One of the great questions about Boris Johnson has always been his apparent shifts in attitude. From a Telegraph bore/eurosceptic of the '90s, to the liberal (ish) London mayor of the 2000s, to the face of right wing populism and Brexit we know today, Johnson's persona appears to have seen, as Jonathan Lis put it, a number of mutations. The most common explanation for this is self interest: here we have an individual who will say and do anything for power. But I'm less sure. I think there is a kind of consistency to Johnson's attitudes, and it's one that is rather familiar. It's one of the aristocratic populist.
Aristocratic populism is not opposed to privilege. But it is not averse to the idea of service, either. It entails the belief in some form or other of noblesse oblige- the idea that privilege entails obligations. For the aristocratic populist, this obligation chiefly entails the idea of being in touch with 'your people'; their ideas, traditions, practices etc as you see them (this may have large fictional elements).
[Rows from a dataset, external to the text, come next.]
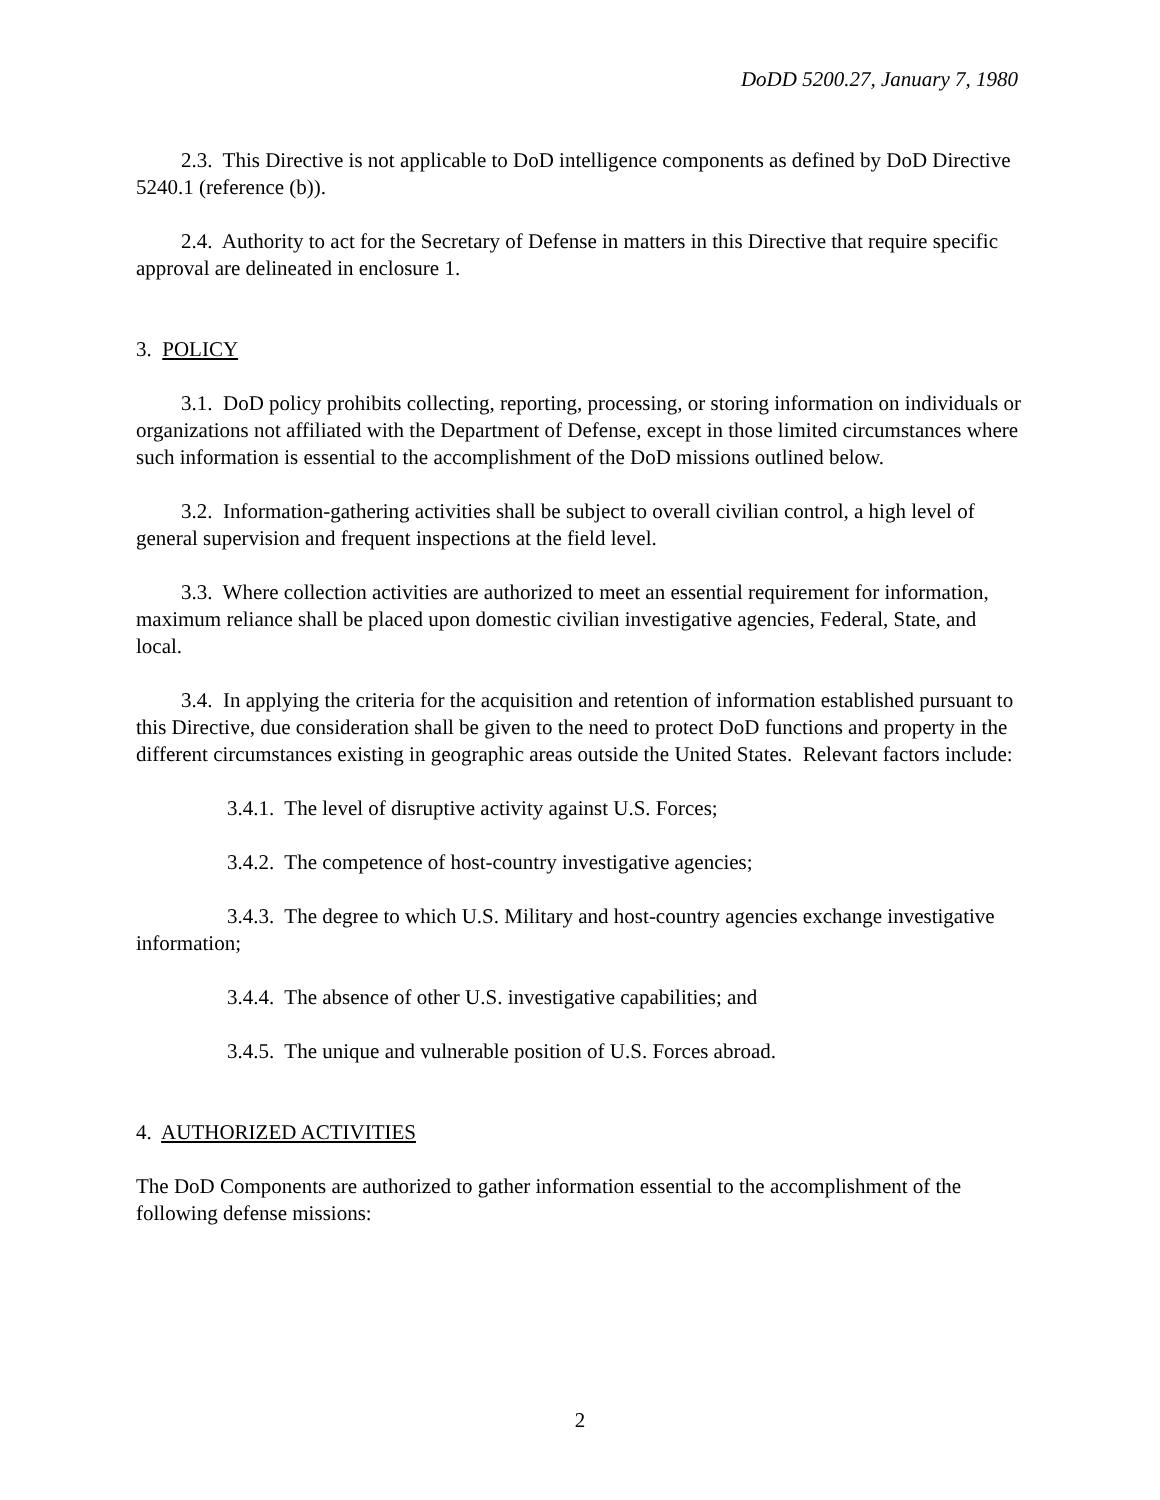DoDD 5200.27, January 7, 1980
2.3. This Directive is not applicable to DoD intelligence components as defined by DoD Directive 5240.1 (reference (b)).
2.4. Authority to act for the Secretary of Defense in matters in this Directive that require specific approval are delineated in enclosure 1.
3. POLICY
3.1. DoD policy prohibits collecting, reporting, processing, or storing information on individuals or organizations not affiliated with the Department of Defense, except in those limited circumstances where such information is essential to the accomplishment of the DoD missions outlined below.
3.2. Information-gathering activities shall be subject to overall civilian control, a high level of general supervision and frequent inspections at the field level.
3.3. Where collection activities are authorized to meet an essential requirement for information, maximum reliance shall be placed upon domestic civilian investigative agencies, Federal, State, and local.
3.4. In applying the criteria for the acquisition and retention of information established pursuant to this Directive, due consideration shall be given to the need to protect DoD functions and property in the different circumstances existing in geographic areas outside the United States. Relevant factors include:
3.4.1. The level of disruptive activity against U.S. Forces;
3.4.2. The competence of host-country investigative agencies;
3.4.3. The degree to which U.S. Military and host-country agencies exchange investigative information;
3.4.4. The absence of other U.S. investigative capabilities; and
3.4.5. The unique and vulnerable position of U.S. Forces abroad.
4. AUTHORIZED ACTIVITIES
The DoD Components are authorized to gather information essential to the accomplishment of the following defense missions:
2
Crucially, this means not dismissing commonplace ideas as backwards, incorrect, or bigoted. As Roger Scruton, one of the most influential thinkers on the modern British right put it, it means that politics must "reassure people that their prejudices are true".
This ideology is, on one level, inherently anti-intellectual, or at least opposed to certain types of expertise. It rests on the dichotomy of common wisdom, found in life experience and practical interactions on the one hand, and theoretical, intellectualised understanding on the other. It is the idea that the prejudices of the common man are, for all their flaws, ultimately more sensible than the fashionable theories of intellectuals. It is, in many ways, a deeply patronising belief, as it assumes that 'ordinary' people are disinterested in and incapable of thinking beyond gut reactions, prejudice and acquired practical experience.
It is this kind of thinking that allows people like Johnson to have their reactionary cake and eat it. He does not have to actually belief, for example, in anti immigrant rhetoric himself. He can be perfectly familiar with the fact that economists tend to believe that the case against immigration has broadly been debunked. But he can believe that he is doing a kind of service, and following this sense of noblesse oblige by not disavowing it either. Indulging common prejudices is a way of showing in-touchness with the people you govern, and a kind of act of solidarity. It is not about what you believe privately, or whether you, personally, have a problem with other ideas. But it is about whether in your mind you side with the fashionable theorists or the ordinary people, believing that the latter hold some kind of greater legitimacy and deeper, if ineffable wisdom.